--- Obiettivi ---
[1] Trascriva senza alcuna modifica il passo del testo sulla Scapigliatura lombarda che va da "Scapigliatura lombarda" fino a "di atteggiamenti esteriori." compreso.
[2] Secondo il testo sulla Scapigliatura lombarda, da quale romanzo deriva il nome della corrente?
[3] Riprenda il testo sulla Scapigliatura lombarda e lo prosegua a partire dal punto in cui termina.
____ Testo di lettura
Scapigliatura lombarda
Viene così denominata una corrente letteraria formatasi a Milano poco dopo il 1860 e fiorita tra il ‘60 e l’80. Il nome deriva dal romanzo di uno di essi “Scapigliatura” di Cletto Arrighi. (traduzione del francese “Bohème”).
Si tratta di un gruppo di scrittori, per lo più lombardi, che, più che essere legati tra loro da una chiara consapevolezza d’intenti artistici, lo furono da una certa consuetudine di amicizia e somiglianza di costumi e di atteggiamenti esteriori.
________
____ Estratto dei dati
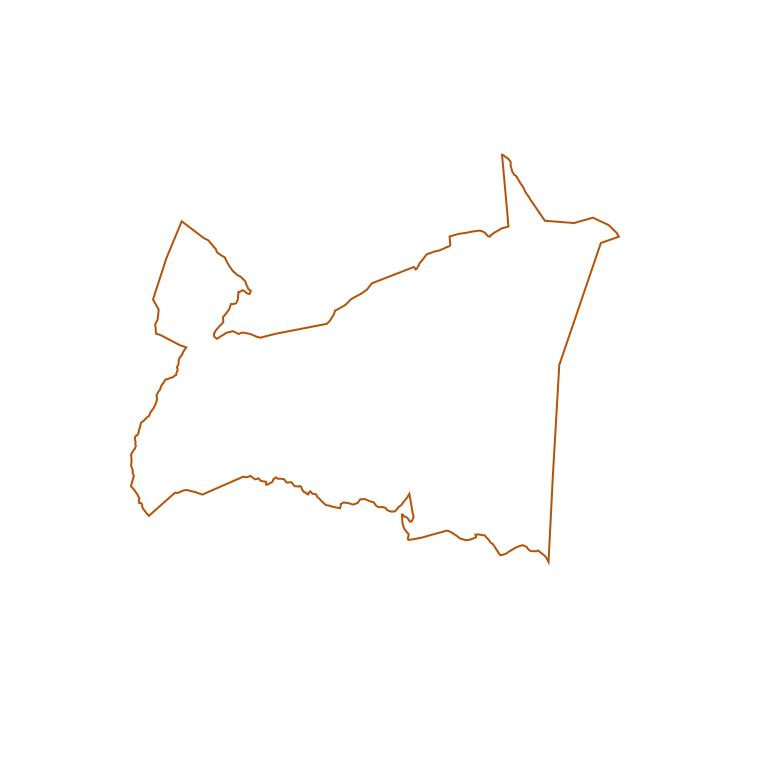 Santo Domingo Ozolotepec, Oaxaca, Mexico (orthographic projection), rotated 338°
{"feature_id": "50627088B93976403698090", "entity_name": "Santo Domingo Ozolotepec", "entity_type": "district", "adm_level": 2, "iso_a3": "MEX", "parent_name": "Mexico", "parent_adm1": "Oaxaca", "projection": "orthographic", "projection_center": [-96.329, 16.176], "detail": "fine", "context": "isolated", "style": "outline", "palette": "amber", "viewbox_px": 768, "rotation_deg": 338, "n_neighbors": 0, "source": "geoboundaries", "source_scale": "gbopen_adm2", "svg_char_len": 5338}
<svg xmlns="http://www.w3.org/2000/svg" viewBox="0 0 768 768"><g transform="rotate(338 384 384)"><path d="M579.3,215.7L559.9,279.8L559.6,279.9L558.4,284.6L554.4,284.2L551.1,283.8L547.7,284.4L542.6,285.1L539.4,285.9L537.2,287.0L535.8,285.9L535.1,284.1L534.3,281.6L532.1,279.0L530.0,277.5L526.7,276.7L523.0,275.7L517.2,274.7L509.5,272.8L500.1,271.8L499.1,274.9L497.7,279.7L496.5,280.8L493.4,280.6L489.0,280.9L484.9,280.9L480.7,280.1L477.2,280.0L474.3,279.9L472.8,279.6L470.7,280.6L468.0,282.2L464.6,284.3L462.5,285.1L460.6,287.0L459.2,288.2L457.7,289.2L456.4,289.7L455.6,286.7L410.6,286.1L403.5,290.1L397.2,291.6L385.3,293.0L377.9,296.2L371.2,297.2L366.2,297.6L363.2,301.1L357.3,305.2L353.6,306.8L302.2,296.8L286.5,294.7L283.6,292.4L278.7,287.5L276.3,285.9L273.8,284.2L271.0,283.0L268.1,283.3L266.8,281.9L265.4,280.2L263.6,278.4L260.4,278.0L256.9,277.4L254.1,278.1L250.0,278.7L248.5,279.1L246.1,279.5L244.4,276.6L245.2,273.7L248.3,271.2L253.5,268.6L258.1,266.6L259.7,261.8L264.1,259.4L268.4,256.8L271.1,253.5L272.2,252.5L274.1,253.4L277.0,253.8L279.7,251.4L281.1,249.4L281.4,247.6L282.3,246.8L283.2,244.6L283.8,244.0L284.6,244.7L288.0,244.0L289.8,246.2L290.5,248.2L292.8,250.1L293.6,249.8L295.4,247.7L293.7,245.1L293.8,243.7L293.6,241.0L293.8,238.2L293.6,235.9L292.8,234.3L291.2,230.7L289.5,228.9L288.4,227.3L287.7,225.5L286.3,223.0L285.3,219.1L284.8,216.8L284.0,211.6L283.9,208.9L283.8,206.9L281.7,204.3L279.3,200.8L278.5,199.0L278.6,195.6L277.5,193.1L276.7,190.3L275.7,187.5L275.0,185.2L273.9,183.7L272.1,182.0L269.5,177.8L267.6,174.5L257.4,157.4L229.4,185.8L201.5,219.1L202.6,227.5L202.9,230.8L198.3,239.4L194.3,242.8L191.5,251.9L194.2,254.1L195.8,255.7L204.4,265.8L209.3,271.6L214.4,275.9L213.4,276.7L212.4,277.1L210.5,278.6L209.2,279.5L208.7,280.3L208.1,280.9L204.9,282.8L202.6,284.8L201.9,286.6L201.3,287.7L200.5,289.3L199.7,289.9L198.7,290.4L198.3,291.1L198.2,292.5L197.9,293.8L195.9,295.8L195.1,297.0L194.6,297.8L194.2,297.8L192.5,298.0L191.0,298.7L188.5,298.3L185.1,298.5L183.3,297.9L180.8,299.7L177.6,301.8L176.3,302.7L174.9,304.6L173.9,305.5L172.3,306.3L168.5,309.7L168.3,311.7L167.8,313.3L164.3,317.5L163.0,318.5L161.6,319.9L156.6,323.0L154.4,325.5L150.9,326.4L148.8,327.5L147.9,327.9L144.4,328.8L143.0,330.5L141.7,332.5L139.3,335.2L137.9,337.7L135.9,339.1L134.7,339.1L132.9,340.2L132.5,342.1L132.0,343.2L132.0,344.6L131.0,346.4L130.8,348.3L128.8,350.6L126.6,351.8L123.1,354.6L122.0,358.3L120.7,361.7L118.8,365.3L118.8,369.4L117.6,372.4L117.7,375.7L116.4,377.1L113.7,380.5L111.2,383.7L111.1,384.3L111.7,385.6L112.7,388.7L114.0,393.9L114.1,395.9L114.4,398.1L114.1,398.8L113.7,399.4L113.1,400.0L112.8,400.5L112.5,402.8L112.8,403.0L113.1,403.0L113.5,402.9L114.3,403.8L114.5,405.2L114.2,406.5L113.8,407.3L113.7,407.8L114.4,411.3L115.6,415.3L116.6,418.2L149.4,406.5L151.9,407.8L154.8,407.6L158.9,407.6L162.1,408.8L164.2,410.5L167.1,412.5L169.2,414.1L171.8,416.5L174.2,418.5L218.6,417.2L220.7,418.6L222.3,419.1L224.1,419.1L225.9,419.3L226.9,421.1L227.3,421.8L228.7,424.1L230.7,424.4L232.4,424.5L233.2,427.3L235.1,428.8L238.0,430.4L237.0,433.1L238.4,433.7L241.7,433.1L242.9,433.2L244.7,432.2L245.7,430.9L248.9,430.1L250.0,432.0L253.3,433.4L255.6,434.8L256.1,436.2L256.5,438.0L257.1,439.1L261.4,440.3L261.8,441.8L262.2,443.2L262.8,445.3L264.6,446.1L266.4,447.1L267.6,447.1L268.6,448.0L268.5,450.2L268.7,452.2L269.4,454.4L270.8,455.4L271.1,456.8L272.4,458.0L273.9,456.4L275.5,455.9L275.9,457.2L276.5,458.9L279.8,460.9L279.8,463.8L280.9,465.6L281.4,467.0L282.3,469.4L283.3,471.3L283.9,472.8L284.9,474.7L286.8,475.7L289.4,477.8L293.7,480.8L296.8,482.7L298.5,480.2L299.0,479.1L302.2,478.7L307.4,481.8L310.0,484.2L312.2,484.4L315.0,484.4L318.8,482.0L323.1,483.5L326.4,486.9L330.2,490.0L331.0,493.6L332.4,495.7L333.8,496.6L336.5,497.4L339.1,499.6L339.8,502.3L342.8,505.0L346.3,506.2L349.6,504.7L351.8,503.3L354.6,502.8L357.6,500.8L362.4,498.3L366.4,495.3L362.5,513.3L361.5,518.7L360.7,519.4L359.8,520.2L358.9,521.2L357.9,521.7L356.9,521.7L356.2,520.4L356.0,519.1L355.7,517.5L355.0,516.2L354.2,515.0L353.4,514.8L352.7,513.7L352.5,512.4L351.9,511.7L351.4,512.3L351.0,514.1L350.1,516.4L349.6,518.0L349.2,519.6L348.8,521.8L348.6,523.8L348.6,526.0L349.3,528.3L349.7,530.2L350.3,531.4L350.6,532.6L349.9,533.6L349.7,534.1L349.2,534.8L348.8,535.4L348.4,536.1L348.0,537.0L348.5,537.8L353.9,539.1L362.4,540.7L370.3,541.5L377.6,542.4L384.4,543.2L386.1,543.2L388.3,544.0L390.8,546.7L394.5,552.0L397.0,556.1L401.8,559.7L405.3,560.5L408.9,560.7L412.0,560.5L412.4,557.9L415.1,558.8L420.8,562.3L421.4,564.4L422.3,566.6L423.0,568.9L423.5,571.0L424.9,573.2L425.6,576.1L426.1,579.1L426.5,580.9L427.6,586.3L430.9,586.9L433.8,587.0L437.7,586.1L441.2,585.6L444.9,585.0L449.4,585.1L451.8,585.3L453.5,586.5L455.2,588.7L455.8,591.0L456.8,593.1L458.4,594.4L460.5,595.2L462.3,596.1L464.5,596.1L465.6,598.1L466.8,600.2L467.9,602.0L468.8,603.9L469.4,605.8L469.7,608.3L469.9,610.6L506.5,531.7L553.6,432.1L637.9,334.5L656.9,335.4L656.4,331.2L651.9,320.9L644.5,312.9L639.9,308.0L620.6,306.0L594.3,292.9L588.8,267.9L588.4,264.6L587.6,261.6L586.9,258.0L586.9,254.6L586.3,251.3L585.7,249.0L585.4,247.2L584.9,243.3L584.5,240.7L583.1,239.0L582.8,236.7L582.5,234.8L582.9,231.7L583.2,229.4L583.6,227.8L584.3,226.5L584.6,225.0L584.1,223.6L583.7,222.2L583.3,221.3L582.5,220.0L581.4,218.7L580.8,217.1L580.3,216.5L579.3,215.7Z" fill="none" stroke="#b45309" stroke-width="2"/></g></svg>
________
--- Risposte dell'esercizio ---
[1]
Scapigliatura lombarda
Viene così denominata una corrente letteraria formatasi a Milano poco dopo il 1860 e fiorita tra il ‘60 e l’80. Il nome deriva dal romanzo di uno di essi “Scapigliatura” di Cletto Arrighi. (traduzione del francese “Bohème”).
Si tratta di un gruppo di scrittori, per lo più lombardi, che, più che essere legati tra loro da una chiara consapevolezza d’intenti artistici, lo furono da una certa consuetudine di amicizia e somiglianza di costumi e di atteggiamenti esteriori.

[2] Dal romanzo "Scapigliatura" di Cletto Arrighi.

[3]
Essi vollero reagire lal sentimentalismo scorato e svagato, al fantastico del nostro secondo romanticismo, al lacrimoso, all’enfatico (Prati ed Aleardi) con il ritorno, o, meglio, con il proseguimento dai motivi realistici del primo romanticismo (ricordiamo che siamo in Lombardia), ma esasperandoli in una ricerca dei motivi più squallidi e quotidiani, e anche di quelli più abnormi ed estranei ad ogni convenzione e misura morale ,tentando un’esperienza radicalmente romantica e rivoluzionaria (per questo parte della critica definisce questo movimento corto terzo romanticismo: codesti scrittori infatti propugnavano un’assoluta libertà nella arte e nella vita) (secondo altri critici si tratterebbe di una prima manifestazione del Decadentismo, ma ciò non sembra accettabile, in quanto manca a costoro il senso dall’inconscio,che è la caratteristica essenziale, il segno distintivo del Decadentismo).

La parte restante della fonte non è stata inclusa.